Provided text

On The Left - The Carter Columns
On The Left - The Carter Columns: Pulling together, not pulling us apart.
by Jordan Carter
I went to
Waiheke las Saturday, to a meeting at the Piritahi Marae
organised by
the Waiheke Branch of the Labour Party.
The key speaker was John Tamihere. It
was an immensely
upbeat and positive meeting, but it left me with an
overwhelming impression of my own inadequacy:
* I don't
know Maori, despite having lived here since I was ten years
old. How can someone grow up in a country and not know their
own heritage?
* I was and am totally ignorant of protocol
on a Marae.
* Trying to understand the problems Maori
face is a very difficult thing for
someone like me -
arguably a white leftie liberal - to do.
I raise this
meeting and my own feeling of silliness because one of the
most
frightening features of the election campaign so
far is ACT's beat-up on the
Treaty of Waitangi. ACT is
making a cynical play on the fears of middle New
Zealand
that the Treaty settlement process is out of control, is an
abuse and
must be stopped, now.
Let me be blunt. I
despise ACT for the racism underlying their proposals. They
have to be stopped. Quite apart from the rest of their
hard right agenda, this
on its own should be enough to
make anyone think twice about voting for them.
This column
is about the settlement process and the future of Maori
people in
this country. I don't make any claim to
perfection; I am not Maori and cannot
by definition ever
have a true understanding of the issues Maori face. I am
though a young New Zealander, and I hope I have as much
right to comment on
these issues as anyone else, though
I can understand others having a different
view.
It's
critical to the future of New Zealand that we acknowledge
one thing, here
and now. The hegemonic attempt to
impose "One New Zealand" needs to go. We
are not one
people. We never have been. And we never will be one
single
people.
More to the point: why on earth would
we want to pretend that we are? Strength
arises from
diversity. Maori, their culture, art, language and so on,
along
with the Pacific and Asian influences working
through our society, are what
makes us unique.
Rejection of assimilation doesn't mean cultures won't
mingle. What it does mean is a rejection of
assimilation on one party's terms,
which is the
underlying argument of ACT's message.
Why attempt to crush
our diversity under "One New Zealand" politics and
policies that take no account whatsoever of
reality?
Being kind, what one can say of this longstanding
project to assimilate and
destroy Maori culture is that
it hasn't worked. We have a situation where
every
single statistic points to a cycle - a worsening cycle - of
Maori
dependency, sickness, poverty and despair.
National's version of
mainstreaming,
"treat-everyone-the-same-irrespective-of-their-differences"
programmes has failed, and failed horribly. It hasn't
worked, it can't work,
it won't work, and it needs to
go.
The so-called "race issue" arises from the fact that
Maori will not - cannot -
accept the existing state of
affairs any longer, and the reaction of a settler
culture that is still too often attached to the fantasy
of One Nation and
European supremacy.
One of the key
steps on the road to rebuilding New Zealand has to be the
completion of the Treaty settlement process. Nobody
wants it continue any
longer than it must. But that is
no reason for cut-off dates. That's no
reason for a
fiscal envelope. A properly funded Waitangi Commission must
complete research on claims as soon as they can.

Material provided
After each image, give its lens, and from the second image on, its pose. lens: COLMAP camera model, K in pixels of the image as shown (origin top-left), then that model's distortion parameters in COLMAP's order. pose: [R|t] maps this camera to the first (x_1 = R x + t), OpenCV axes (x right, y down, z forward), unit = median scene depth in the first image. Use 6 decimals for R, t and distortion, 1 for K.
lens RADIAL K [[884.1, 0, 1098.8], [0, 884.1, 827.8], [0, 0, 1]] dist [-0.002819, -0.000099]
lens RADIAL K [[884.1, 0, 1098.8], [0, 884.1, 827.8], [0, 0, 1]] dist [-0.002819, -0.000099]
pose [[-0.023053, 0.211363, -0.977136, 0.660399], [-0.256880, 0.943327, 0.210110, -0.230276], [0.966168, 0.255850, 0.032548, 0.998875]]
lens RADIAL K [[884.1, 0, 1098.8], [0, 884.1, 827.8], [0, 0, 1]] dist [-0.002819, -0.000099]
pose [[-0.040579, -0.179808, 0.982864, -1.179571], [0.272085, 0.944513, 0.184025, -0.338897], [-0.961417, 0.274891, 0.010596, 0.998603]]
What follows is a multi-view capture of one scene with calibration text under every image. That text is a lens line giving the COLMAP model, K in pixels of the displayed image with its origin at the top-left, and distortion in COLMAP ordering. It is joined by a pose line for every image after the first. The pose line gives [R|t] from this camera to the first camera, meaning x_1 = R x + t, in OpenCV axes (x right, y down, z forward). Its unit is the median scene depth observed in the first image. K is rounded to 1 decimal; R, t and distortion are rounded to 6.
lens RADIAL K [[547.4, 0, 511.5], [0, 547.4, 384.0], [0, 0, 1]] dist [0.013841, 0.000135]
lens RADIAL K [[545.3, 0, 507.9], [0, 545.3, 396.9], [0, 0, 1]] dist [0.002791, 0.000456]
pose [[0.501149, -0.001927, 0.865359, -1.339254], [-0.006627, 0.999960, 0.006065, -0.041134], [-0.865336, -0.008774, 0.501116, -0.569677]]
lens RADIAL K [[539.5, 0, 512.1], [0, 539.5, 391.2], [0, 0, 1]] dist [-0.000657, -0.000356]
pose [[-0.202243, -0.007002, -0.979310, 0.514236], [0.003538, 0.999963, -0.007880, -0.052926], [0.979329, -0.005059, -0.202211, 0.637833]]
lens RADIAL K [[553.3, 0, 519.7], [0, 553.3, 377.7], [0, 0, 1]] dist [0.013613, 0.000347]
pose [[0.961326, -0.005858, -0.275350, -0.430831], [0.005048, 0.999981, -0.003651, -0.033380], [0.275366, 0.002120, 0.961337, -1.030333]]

Task list
(a) List each shortcoming the writer of the column names in the bulleted list about his own inadequacy.
(b) In the column, who was the key speaker at the meeting at the Piritahi Marae?
(c) Reproduce the passage of the column starting with "National's version of" and going on through "European supremacy.".

Answers given
(a)
- He doesn't know Maori, despite having lived in New Zealand since he was ten years old.
- He was and is totally ignorant of protocol on a Marae.
- He finds it very difficult to understand the problems Maori face.

(b) John Tamihere.

(c)
National's version of
mainstreaming,
"treat-everyone-the-same-irrespective-of-their-differences"
programmes has failed, and failed horribly. It hasn't
worked, it can't work,
it won't work, and it needs to
go.
The so-called "race issue" arises from the fact that
Maori will not - cannot -
accept the existing state of
affairs any longer, and the reaction of a settler
culture that is still too often attached to the fantasy
of One Nation and
European supremacy.